LEO: So that's just something you obviously have to patch the DNS servers to do.

STEVE: You don't have to patch the authoritative name servers. That is to say, they're already programmed to echo the incoming packet's case and ignore the incoming packet's case.

LEO: Oh, so it only would have to be the querying servers you'd have to change.

STEVE: Right. So, I mean, just as we - we just changed the querying servers this month so that they would do reliable source port randomization. So we would just need to change them again if the decision were made or if anyone wanted to make the decision, or you could imagine this would be, you know, all this stuff is open source, in the case of BIND, for example. So you could have a BIND compile time flag saying I want this server to employ the 0x20 hack, and then your build of your BIND would issue queries with random alphabetic case on all the alphabetic characters, thus making itself far more difficult to spoof. And the beauty is it would automatically work with all the other servers on the 'Net that don't need to be changed. So this is something that individual, for example, BIND users, companies, ISPs, end-users, could easily do when this is an available compile-time or run-time option of BIND that just makes that one server much more resistant to spoofing.

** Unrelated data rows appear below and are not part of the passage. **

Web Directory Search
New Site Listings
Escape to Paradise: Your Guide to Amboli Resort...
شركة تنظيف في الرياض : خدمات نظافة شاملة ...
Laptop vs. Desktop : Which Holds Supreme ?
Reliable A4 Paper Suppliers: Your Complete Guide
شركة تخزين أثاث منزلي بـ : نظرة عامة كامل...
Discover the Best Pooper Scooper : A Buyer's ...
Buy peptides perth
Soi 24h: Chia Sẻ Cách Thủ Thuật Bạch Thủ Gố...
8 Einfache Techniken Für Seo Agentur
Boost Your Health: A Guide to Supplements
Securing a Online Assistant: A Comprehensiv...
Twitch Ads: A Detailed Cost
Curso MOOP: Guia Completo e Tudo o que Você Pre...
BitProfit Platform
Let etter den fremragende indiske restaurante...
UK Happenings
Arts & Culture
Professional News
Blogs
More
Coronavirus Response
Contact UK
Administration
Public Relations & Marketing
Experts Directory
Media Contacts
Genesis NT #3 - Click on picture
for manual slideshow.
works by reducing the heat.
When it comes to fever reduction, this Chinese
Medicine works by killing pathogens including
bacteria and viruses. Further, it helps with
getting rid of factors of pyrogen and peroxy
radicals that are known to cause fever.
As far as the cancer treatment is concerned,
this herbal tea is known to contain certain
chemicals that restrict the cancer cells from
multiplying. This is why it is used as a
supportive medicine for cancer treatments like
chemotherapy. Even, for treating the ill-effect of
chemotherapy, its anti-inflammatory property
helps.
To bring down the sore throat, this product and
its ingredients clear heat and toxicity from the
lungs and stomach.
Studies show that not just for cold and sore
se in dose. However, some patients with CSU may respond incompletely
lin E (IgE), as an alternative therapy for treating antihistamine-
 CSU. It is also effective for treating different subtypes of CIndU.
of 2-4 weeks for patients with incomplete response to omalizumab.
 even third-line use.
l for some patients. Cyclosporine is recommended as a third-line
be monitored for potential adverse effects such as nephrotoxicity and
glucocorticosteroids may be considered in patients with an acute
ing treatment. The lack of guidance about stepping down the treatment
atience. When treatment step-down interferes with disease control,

LEO: Easy thing to add. But it would be a patch. You'd have to change the send, and you'd also have to remember that and the query and look at the result and make sure that they matched. But that's an easy compare. That's pretty fast.

STEVE: Right. So we're talking, exactly, we're talking additional code. Already obviously there is code which verifies that the incoming port and the incoming transaction ID match up with what's expected. So you just increase the expectation to verify that the incoming reply had case of its alphabetic characters that matched what you sent out, which is what you were expecting. Right now, no servers, as far as I know, care. So all you need to do is to add that they care about matching returning response case, and then randomize your outgoing case, and you've got a much harder to spoof server. Just you. You don't need anything of anybody else. Your server is now substantially more difficult to spoof.

Sorry to cut'n'paste so much from another source but Security Now really is essential listening if you are at all interested in the inner workings of the Internet.

1 comment:

Kevin said...

I don't understand all of this, but I get some of it. Interesting.

Question, who is transcribing so much of the podcast?

p.s. Outnumbered season 2 is coming!